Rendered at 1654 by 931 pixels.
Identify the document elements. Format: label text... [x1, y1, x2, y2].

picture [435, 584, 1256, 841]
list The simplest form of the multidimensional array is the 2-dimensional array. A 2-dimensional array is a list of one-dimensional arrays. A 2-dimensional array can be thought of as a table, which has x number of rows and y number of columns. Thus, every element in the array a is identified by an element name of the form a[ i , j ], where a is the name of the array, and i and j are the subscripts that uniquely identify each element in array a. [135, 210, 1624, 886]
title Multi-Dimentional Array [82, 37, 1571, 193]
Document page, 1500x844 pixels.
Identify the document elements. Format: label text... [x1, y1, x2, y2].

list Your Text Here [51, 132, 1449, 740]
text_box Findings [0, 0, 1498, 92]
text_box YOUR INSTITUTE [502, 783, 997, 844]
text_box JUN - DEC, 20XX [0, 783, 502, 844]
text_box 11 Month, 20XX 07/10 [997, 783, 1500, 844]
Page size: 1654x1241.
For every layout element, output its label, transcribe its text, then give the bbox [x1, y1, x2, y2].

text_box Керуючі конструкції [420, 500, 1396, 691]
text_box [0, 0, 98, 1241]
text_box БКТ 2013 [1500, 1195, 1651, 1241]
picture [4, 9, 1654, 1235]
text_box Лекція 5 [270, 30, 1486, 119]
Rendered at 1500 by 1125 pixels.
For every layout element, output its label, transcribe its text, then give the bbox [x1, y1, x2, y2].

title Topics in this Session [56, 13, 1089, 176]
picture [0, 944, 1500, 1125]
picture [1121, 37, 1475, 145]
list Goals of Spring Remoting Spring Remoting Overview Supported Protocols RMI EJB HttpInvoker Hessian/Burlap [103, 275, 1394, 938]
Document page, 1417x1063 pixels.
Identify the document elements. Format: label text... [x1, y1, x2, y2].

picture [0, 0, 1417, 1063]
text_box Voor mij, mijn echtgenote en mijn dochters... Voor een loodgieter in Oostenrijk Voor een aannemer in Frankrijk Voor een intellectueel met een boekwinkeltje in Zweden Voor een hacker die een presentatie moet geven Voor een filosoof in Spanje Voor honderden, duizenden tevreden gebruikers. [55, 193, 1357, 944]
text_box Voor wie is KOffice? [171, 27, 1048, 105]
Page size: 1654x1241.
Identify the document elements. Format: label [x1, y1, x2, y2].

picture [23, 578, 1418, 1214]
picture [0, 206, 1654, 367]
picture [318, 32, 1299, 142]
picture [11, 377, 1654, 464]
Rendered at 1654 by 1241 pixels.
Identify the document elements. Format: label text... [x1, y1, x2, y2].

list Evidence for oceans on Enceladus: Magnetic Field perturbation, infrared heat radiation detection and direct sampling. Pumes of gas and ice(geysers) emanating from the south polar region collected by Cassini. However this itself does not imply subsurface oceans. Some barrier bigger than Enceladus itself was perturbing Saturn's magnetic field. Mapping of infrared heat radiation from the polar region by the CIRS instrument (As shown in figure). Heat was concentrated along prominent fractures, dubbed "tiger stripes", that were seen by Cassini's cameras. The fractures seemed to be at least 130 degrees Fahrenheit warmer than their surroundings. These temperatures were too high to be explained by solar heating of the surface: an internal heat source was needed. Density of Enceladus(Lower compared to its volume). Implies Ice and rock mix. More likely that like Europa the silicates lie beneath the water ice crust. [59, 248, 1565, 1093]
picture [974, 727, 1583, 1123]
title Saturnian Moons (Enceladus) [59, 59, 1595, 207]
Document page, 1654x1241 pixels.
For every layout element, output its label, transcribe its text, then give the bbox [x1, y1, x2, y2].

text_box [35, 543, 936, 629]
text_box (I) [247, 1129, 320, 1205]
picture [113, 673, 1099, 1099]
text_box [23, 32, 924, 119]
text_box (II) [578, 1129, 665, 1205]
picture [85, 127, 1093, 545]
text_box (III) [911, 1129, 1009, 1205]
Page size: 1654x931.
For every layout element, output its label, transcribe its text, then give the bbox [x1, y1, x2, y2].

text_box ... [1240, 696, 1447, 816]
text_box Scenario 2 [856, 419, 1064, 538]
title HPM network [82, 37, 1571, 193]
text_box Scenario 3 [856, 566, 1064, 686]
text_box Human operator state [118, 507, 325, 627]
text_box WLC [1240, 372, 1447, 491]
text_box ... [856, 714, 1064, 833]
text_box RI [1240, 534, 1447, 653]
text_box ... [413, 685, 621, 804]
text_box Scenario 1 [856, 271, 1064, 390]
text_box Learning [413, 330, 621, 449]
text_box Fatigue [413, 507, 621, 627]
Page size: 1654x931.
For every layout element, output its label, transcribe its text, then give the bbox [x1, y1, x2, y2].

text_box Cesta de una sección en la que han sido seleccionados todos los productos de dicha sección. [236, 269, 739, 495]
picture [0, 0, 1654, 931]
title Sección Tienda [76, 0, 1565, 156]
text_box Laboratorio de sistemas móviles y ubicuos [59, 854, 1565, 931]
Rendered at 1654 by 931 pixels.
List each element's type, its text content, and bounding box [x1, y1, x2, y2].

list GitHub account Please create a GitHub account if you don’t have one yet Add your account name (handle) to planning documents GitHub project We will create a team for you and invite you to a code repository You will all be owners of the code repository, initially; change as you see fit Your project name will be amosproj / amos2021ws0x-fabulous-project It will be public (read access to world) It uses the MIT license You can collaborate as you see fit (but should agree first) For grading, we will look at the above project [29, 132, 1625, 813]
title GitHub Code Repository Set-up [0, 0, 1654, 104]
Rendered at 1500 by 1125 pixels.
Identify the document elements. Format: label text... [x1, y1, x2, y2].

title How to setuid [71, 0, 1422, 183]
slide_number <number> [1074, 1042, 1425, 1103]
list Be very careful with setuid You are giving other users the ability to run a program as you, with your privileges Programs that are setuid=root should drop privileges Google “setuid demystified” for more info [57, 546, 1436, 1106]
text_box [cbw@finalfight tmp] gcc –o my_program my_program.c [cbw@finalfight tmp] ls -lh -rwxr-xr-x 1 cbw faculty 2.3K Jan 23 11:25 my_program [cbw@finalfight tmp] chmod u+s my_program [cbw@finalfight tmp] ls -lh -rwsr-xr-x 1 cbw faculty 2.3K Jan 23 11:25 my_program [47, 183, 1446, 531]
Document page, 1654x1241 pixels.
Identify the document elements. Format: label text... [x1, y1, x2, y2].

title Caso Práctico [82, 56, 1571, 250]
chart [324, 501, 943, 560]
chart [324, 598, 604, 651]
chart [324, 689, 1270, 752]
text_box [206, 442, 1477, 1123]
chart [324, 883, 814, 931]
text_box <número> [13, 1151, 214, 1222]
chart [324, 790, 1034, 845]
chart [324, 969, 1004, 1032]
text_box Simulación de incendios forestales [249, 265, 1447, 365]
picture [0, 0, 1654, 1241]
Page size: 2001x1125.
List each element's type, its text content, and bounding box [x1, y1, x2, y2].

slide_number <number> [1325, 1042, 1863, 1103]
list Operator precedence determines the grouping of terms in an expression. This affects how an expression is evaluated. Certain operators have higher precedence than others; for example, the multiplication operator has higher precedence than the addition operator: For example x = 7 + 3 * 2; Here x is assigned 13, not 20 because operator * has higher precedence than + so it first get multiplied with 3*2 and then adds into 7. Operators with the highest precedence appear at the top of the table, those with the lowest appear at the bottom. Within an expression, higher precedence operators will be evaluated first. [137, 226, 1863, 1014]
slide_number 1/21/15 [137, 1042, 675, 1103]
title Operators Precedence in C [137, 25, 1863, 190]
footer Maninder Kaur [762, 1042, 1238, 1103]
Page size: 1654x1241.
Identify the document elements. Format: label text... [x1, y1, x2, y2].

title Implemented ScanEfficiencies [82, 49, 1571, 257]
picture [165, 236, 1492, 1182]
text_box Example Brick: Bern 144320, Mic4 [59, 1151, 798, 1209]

━━━━

§ **Given task**: Which rows come from starting with the line that contains "Document page, 1500x844 pixels." and going on through the line that contains "picture [11, 377, 1654, 464]"? Repeat those lines above word for word.

§ **Result of this exercise**:
Document page, 1500x844 pixels.
Identify the document elements. Format: label text... [x1, y1, x2, y2].

list Your Text Here [51, 132, 1449, 740]
text_box Findings [0, 0, 1498, 92]
text_box YOUR INSTITUTE [502, 783, 997, 844]
text_box JUN - DEC, 20XX [0, 783, 502, 844]
text_box 11 Month, 20XX 07/10 [997, 783, 1500, 844]
Page size: 1654x1241.
For every layout element, output its label, transcribe its text, then give the bbox [x1, y1, x2, y2].

text_box Керуючі конструкції [420, 500, 1396, 691]
text_box [0, 0, 98, 1241]
text_box БКТ 2013 [1500, 1195, 1651, 1241]
picture [4, 9, 1654, 1235]
text_box Лекція 5 [270, 30, 1486, 119]
Rendered at 1500 by 1125 pixels.
For every layout element, output its label, transcribe its text, then give the bbox [x1, y1, x2, y2].

title Topics in this Session [56, 13, 1089, 176]
picture [0, 944, 1500, 1125]
picture [1121, 37, 1475, 145]
list Goals of Spring Remoting Spring Remoting Overview Supported Protocols RMI EJB HttpInvoker Hessian/Burlap [103, 275, 1394, 938]
Document page, 1417x1063 pixels.
Identify the document elements. Format: label text... [x1, y1, x2, y2].

picture [0, 0, 1417, 1063]
text_box Voor mij, mijn echtgenote en mijn dochters... Voor een loodgieter in Oostenrijk Voor een aannemer in Frankrijk Voor een intellectueel met een boekwinkeltje in Zweden Voor een hacker die een presentatie moet geven Voor een filosoof in Spanje Voor honderden, duizenden tevreden gebruikers. [55, 193, 1357, 944]
text_box Voor wie is KOffice? [171, 27, 1048, 105]
Page size: 1654x1241.
Identify the document elements. Format: label [x1, y1, x2, y2].

picture [23, 578, 1418, 1214]
picture [0, 206, 1654, 367]
picture [318, 32, 1299, 142]
picture [11, 377, 1654, 464]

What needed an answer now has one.